Let’s find context where we can. If the modern world can’t provide it, the ancient world can.

Our ancient heritage helps answer the questions “who am I?” and “where am I from?”

“Who am I?” and “Where do I come from?” are questions nearly everyone asks at one time or another. These questions are deep, and they’re especially complicated for those of us who don’t fit into the mainstream culture. We live in a consumer culture, but that’s not who we are. We honor our Christian ancestors, but we don’t follow their religion.

When I first read about the ancient Druids, something inside me clicked. We don’t know much about them, but we do know they were priests, advisors, and keepers of records and lore. I have no direct connection to them, but the heritage of Druidry – both ancient and revival – helps me find my place in this world. When we explore the heritage of our ancient ancestors, we find and make connections.

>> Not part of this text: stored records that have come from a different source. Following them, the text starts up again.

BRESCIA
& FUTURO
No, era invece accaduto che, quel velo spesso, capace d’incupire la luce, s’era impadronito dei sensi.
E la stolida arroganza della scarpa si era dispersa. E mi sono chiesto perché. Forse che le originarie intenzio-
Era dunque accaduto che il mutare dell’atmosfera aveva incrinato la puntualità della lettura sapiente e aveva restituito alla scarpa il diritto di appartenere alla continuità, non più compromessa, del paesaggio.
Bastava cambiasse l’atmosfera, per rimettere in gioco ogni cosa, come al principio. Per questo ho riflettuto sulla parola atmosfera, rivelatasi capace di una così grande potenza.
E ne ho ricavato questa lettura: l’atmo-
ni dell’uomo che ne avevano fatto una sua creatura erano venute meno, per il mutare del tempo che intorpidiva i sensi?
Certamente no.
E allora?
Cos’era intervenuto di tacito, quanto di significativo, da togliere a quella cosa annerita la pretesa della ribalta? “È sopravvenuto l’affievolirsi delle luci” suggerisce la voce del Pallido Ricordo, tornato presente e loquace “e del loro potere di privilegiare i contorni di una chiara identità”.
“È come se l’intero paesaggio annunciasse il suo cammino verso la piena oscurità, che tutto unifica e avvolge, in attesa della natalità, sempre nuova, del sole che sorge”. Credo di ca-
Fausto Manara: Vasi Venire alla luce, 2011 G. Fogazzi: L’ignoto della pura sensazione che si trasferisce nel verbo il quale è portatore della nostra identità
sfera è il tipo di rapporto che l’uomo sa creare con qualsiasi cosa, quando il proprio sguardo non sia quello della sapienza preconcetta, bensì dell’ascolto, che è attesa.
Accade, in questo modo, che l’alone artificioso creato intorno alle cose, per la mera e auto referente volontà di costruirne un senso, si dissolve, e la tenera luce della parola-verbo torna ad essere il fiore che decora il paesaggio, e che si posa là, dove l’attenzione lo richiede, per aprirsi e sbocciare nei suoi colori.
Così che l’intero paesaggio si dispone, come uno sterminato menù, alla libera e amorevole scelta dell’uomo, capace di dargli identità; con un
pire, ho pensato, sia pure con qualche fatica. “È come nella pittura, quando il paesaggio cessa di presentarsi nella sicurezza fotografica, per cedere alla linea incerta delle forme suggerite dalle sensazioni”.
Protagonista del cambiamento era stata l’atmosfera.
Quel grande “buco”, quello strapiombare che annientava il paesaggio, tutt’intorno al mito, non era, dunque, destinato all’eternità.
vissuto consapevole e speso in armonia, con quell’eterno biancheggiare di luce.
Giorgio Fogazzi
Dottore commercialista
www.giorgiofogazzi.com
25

We need to be respectful to people in living cultures and traditions. My ancestors came to the United States from Ireland (among other places), but I am not Irish, and short of moving to Ireland and living there long enough to become a citizen, I will never be Irish.

But the Gods, the history, and the land of Ireland called to me. In answering that call, I came to a better understanding of who I am and where I’m from.

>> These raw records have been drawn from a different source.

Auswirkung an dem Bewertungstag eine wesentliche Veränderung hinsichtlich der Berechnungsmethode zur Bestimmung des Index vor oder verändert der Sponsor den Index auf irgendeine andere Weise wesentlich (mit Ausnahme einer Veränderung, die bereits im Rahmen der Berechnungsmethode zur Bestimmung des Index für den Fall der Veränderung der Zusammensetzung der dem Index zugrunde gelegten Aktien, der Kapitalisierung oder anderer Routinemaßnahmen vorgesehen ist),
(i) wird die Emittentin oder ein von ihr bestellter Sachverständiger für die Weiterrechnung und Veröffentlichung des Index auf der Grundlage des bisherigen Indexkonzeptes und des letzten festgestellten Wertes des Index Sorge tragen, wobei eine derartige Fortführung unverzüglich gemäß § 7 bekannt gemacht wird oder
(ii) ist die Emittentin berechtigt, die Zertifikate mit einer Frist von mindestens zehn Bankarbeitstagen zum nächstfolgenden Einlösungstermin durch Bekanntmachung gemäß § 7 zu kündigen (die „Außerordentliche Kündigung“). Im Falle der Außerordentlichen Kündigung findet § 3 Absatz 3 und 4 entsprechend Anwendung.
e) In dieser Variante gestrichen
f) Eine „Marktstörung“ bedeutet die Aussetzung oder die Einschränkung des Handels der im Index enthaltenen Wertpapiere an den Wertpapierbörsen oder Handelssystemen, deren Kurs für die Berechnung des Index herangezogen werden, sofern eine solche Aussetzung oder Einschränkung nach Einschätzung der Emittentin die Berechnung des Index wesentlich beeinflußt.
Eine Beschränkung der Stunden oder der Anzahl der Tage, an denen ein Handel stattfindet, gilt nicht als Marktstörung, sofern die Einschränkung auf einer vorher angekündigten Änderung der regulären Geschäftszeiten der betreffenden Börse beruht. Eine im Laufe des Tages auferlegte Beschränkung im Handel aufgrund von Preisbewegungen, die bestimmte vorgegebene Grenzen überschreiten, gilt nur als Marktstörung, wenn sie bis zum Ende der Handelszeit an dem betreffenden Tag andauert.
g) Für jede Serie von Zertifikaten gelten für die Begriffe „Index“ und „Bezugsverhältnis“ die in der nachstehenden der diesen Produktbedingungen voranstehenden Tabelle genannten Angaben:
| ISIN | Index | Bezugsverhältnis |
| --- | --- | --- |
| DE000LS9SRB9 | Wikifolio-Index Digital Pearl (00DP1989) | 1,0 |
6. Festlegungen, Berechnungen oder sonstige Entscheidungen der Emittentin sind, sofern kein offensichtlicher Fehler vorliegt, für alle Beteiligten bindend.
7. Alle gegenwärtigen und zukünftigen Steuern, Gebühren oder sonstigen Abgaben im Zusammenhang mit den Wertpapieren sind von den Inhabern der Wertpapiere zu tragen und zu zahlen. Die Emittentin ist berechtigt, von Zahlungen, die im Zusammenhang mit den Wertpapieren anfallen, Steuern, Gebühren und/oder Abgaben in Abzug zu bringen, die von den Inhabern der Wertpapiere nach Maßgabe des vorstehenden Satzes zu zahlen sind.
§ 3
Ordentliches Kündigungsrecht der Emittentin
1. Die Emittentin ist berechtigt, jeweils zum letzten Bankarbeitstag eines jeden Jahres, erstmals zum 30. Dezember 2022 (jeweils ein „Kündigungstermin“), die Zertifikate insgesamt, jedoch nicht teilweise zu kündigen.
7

kerbstone at Knowth - Ireland - 2016
kerbstone at Knowth – Ireland – 2016

Blending the old and the new

Embracing the heritage of my ancestors (both of blood and of spirit) helps me see the present as it is, it helps me understand who I am, and most importantly, it provides context for my spiritual experiences. But at the end of the day, I am not an Iron Age Celt or a Pharaonic Egyptian. I’m a 21st century American, trying to build the best life I can here and now. My Pagan practice has to address my needs and concerns and the needs and concerns of today’s world. It is not good to live in the past and forget to live for today.

So, what’s the place of ancient heritage in contemporary Paganism? That’s a question each of us must answer for ourselves. As for me, it’s near the top of the list.